Ramble On: Accepting schizophrenia

I have a friend who doesn’t live in this region ask me if I could write something about the plight of some folks in our society.

I have a friend who doesn’t live in this region ask me if I could write something about the plight of some folks in our society. Her adopted adult son has recently been diagnosed with schizophrenia on top of the fetal alcohol syndrome they’ve been aware of since his birth. She’s trying to lend a helping hand of course but finding it a slippery slope. She recognizes the need for medication — he doesn’t think he requires it; she wants to provide shelter and food for him — he wants to continue to live a life using alcohol and illicit drugs. Setting and enforcing boundaries for mentally ill adults is not something that is easily done.
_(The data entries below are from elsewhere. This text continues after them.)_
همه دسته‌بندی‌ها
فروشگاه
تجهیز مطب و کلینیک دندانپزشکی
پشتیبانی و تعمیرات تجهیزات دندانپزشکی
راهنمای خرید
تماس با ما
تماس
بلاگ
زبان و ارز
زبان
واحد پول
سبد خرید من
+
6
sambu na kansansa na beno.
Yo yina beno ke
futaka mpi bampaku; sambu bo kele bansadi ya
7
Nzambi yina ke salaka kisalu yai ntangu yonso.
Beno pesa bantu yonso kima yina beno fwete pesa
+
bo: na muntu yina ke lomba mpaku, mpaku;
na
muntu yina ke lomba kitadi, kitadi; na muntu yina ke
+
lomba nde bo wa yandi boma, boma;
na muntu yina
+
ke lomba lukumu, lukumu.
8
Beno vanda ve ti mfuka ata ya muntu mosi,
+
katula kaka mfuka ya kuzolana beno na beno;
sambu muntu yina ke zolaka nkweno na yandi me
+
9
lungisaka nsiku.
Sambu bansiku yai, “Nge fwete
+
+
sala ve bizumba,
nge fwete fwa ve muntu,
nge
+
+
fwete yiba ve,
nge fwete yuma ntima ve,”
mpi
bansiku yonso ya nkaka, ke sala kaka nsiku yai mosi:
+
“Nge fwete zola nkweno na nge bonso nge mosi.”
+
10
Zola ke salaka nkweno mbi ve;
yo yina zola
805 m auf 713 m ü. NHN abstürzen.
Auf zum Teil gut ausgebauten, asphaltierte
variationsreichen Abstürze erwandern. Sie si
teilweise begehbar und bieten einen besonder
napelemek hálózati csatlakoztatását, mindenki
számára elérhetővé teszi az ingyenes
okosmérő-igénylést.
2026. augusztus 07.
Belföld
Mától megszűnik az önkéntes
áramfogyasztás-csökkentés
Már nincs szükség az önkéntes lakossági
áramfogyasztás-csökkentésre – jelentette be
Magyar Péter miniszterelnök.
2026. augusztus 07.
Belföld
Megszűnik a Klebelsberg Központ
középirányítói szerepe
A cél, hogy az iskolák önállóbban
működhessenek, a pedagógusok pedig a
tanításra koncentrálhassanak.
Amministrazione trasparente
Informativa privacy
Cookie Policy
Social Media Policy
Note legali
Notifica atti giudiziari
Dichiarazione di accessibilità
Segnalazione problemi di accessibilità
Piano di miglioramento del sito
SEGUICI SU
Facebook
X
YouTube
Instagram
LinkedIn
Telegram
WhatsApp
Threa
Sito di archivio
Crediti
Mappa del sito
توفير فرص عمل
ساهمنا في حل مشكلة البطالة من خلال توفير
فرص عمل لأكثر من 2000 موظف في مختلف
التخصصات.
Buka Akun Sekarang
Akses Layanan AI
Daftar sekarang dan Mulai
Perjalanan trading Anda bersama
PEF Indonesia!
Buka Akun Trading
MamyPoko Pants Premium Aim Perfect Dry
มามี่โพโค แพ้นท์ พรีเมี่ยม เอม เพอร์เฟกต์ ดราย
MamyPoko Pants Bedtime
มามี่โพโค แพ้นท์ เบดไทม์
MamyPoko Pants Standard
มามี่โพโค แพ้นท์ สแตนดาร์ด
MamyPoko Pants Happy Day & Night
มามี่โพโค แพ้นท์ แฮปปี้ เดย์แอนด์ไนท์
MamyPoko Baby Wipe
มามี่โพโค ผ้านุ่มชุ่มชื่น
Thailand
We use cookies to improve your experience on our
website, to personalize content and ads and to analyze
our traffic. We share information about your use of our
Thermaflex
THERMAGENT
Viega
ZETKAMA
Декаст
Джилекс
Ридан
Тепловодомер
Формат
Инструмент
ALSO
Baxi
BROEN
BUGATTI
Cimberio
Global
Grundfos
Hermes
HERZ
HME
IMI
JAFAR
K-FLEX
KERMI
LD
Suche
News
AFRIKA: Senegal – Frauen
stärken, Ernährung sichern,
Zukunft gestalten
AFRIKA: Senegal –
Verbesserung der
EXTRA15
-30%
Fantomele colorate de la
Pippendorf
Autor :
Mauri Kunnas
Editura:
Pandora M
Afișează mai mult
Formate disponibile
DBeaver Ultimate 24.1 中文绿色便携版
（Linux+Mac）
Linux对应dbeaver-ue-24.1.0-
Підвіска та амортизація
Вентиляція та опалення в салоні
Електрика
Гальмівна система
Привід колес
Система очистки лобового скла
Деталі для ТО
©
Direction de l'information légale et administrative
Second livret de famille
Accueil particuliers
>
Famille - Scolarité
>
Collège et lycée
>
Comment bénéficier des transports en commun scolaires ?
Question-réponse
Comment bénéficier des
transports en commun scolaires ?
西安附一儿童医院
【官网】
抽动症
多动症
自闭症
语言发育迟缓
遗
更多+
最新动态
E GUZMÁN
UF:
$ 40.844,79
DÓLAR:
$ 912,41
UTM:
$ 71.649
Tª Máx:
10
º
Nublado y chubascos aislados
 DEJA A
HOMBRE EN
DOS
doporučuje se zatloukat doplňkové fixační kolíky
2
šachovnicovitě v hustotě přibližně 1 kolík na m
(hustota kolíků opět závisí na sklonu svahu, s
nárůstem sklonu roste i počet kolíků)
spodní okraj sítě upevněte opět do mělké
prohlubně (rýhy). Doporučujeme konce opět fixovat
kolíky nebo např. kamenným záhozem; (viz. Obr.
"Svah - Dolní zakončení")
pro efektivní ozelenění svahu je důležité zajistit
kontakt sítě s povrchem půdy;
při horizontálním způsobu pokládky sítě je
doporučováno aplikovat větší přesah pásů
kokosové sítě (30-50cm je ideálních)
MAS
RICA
The son has lived on the streets; the parent has offered a home with stipulations. Does he understand those stipulations? Is it possible for him to abide by them or should he have to? So many questions and so few answers.

I was shocked to find out there are more hospital beds in B.C. with schizophrenic patients in them than those suffering from any other disease. One in 12 citizens of the world are afflicted, meaning about 40,000 patients in B.C. The disease strikes young people that are generally aged 16 to 25 and is almost always treatable.

It is a medical condition and not caused by childhood trauma, poor parenting, stress or drug abuse. Some drugs can, however, cause similar symptoms or trigger an episode for the patient.

A diagnosis of a family member causes all kinds of emotions… shock, disbelief, anxiety, shame and blame to name a few. It’s important for those close to the patient to understand they are not at fault but need to provide support and understanding for family members as well as the individual with schizophrenia.

Early treatment is very important as it is in all diseases. A typical patient is often not diagnosed for three years after symptoms first appear. The prescription drugs that are available have come a long way and some side effects have been eliminated.

What does all this mean to you? Well, the statistic is one in 12… you can do the math and calculate how many sufferers likely live in the valley. Could you be more supportive of a patient or a family member of a patient? Find out what you can about this disease and see how you could help.